§ Your task
Every line from the one with "shows no protein" to the one with "stained with a", including those two, is to be copied exactly; all other lines of the entries below are left out.

──────── Exercise materials

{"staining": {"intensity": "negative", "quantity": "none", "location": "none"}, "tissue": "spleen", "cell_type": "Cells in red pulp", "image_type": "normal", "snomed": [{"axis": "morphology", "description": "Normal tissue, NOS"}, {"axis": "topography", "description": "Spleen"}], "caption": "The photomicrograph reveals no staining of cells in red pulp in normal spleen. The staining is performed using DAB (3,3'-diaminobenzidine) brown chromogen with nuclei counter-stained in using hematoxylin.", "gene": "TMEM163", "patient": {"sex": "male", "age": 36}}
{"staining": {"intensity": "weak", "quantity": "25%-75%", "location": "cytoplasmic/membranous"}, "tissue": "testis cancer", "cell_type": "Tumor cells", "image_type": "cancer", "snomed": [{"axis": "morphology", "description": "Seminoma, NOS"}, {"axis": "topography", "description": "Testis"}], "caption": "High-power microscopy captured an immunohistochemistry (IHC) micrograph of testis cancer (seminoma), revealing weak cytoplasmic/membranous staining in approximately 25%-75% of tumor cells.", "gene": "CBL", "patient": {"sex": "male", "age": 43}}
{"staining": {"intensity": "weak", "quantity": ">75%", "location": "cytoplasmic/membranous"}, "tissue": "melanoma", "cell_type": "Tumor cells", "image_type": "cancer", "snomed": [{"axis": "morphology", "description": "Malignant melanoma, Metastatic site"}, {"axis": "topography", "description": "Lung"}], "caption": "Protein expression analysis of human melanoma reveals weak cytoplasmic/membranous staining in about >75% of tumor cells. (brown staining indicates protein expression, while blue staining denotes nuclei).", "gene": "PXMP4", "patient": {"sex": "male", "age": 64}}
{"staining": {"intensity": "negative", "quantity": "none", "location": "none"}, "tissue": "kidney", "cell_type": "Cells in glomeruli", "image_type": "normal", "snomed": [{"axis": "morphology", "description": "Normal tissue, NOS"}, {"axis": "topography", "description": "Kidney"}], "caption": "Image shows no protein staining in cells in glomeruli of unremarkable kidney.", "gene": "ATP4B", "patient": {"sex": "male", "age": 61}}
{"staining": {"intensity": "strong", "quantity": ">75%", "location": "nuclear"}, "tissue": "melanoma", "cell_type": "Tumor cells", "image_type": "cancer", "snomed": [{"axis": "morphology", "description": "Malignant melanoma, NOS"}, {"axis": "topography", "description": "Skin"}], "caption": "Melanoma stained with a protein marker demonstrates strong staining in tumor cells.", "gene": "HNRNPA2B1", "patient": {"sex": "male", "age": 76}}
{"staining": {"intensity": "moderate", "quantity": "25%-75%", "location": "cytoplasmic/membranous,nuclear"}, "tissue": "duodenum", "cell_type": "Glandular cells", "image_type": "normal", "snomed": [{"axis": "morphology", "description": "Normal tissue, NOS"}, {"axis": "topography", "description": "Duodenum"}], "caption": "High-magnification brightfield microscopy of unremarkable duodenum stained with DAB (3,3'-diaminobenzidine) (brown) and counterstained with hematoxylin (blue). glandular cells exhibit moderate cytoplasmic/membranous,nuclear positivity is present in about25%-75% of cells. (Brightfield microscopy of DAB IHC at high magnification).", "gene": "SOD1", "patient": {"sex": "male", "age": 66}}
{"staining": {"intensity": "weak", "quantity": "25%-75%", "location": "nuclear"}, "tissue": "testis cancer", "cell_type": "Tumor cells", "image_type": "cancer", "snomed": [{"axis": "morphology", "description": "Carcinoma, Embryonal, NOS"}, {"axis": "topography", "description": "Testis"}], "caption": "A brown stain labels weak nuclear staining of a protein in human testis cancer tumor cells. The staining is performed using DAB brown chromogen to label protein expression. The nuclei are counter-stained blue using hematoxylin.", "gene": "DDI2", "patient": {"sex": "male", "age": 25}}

────────────────

§ Solution
{"staining": {"intensity": "negative", "quantity": "none", "location": "none"}, "tissue": "kidney", "cell_type": "Cells in glomeruli", "image_type": "normal", "snomed": [{"axis": "morphology", "description": "Normal tissue, NOS"}, {"axis": "topography", "description": "Kidney"}], "caption": "Image shows no protein staining in cells in glomeruli of unremarkable kidney.", "gene": "ATP4B", "patient": {"sex": "male", "age": 61}}
{"staining": {"intensity": "strong", "quantity": ">75%", "location": "nuclear"}, "tissue": "melanoma", "cell_type": "Tumor cells", "image_type": "cancer", "snomed": [{"axis": "morphology", "description": "Malignant melanoma, NOS"}, {"axis": "topography", "description": "Skin"}], "caption": "Melanoma stained with a protein marker demonstrates strong staining in tumor cells.", "gene": "HNRNPA2B1", "patient": {"sex": "male", "age": 76}}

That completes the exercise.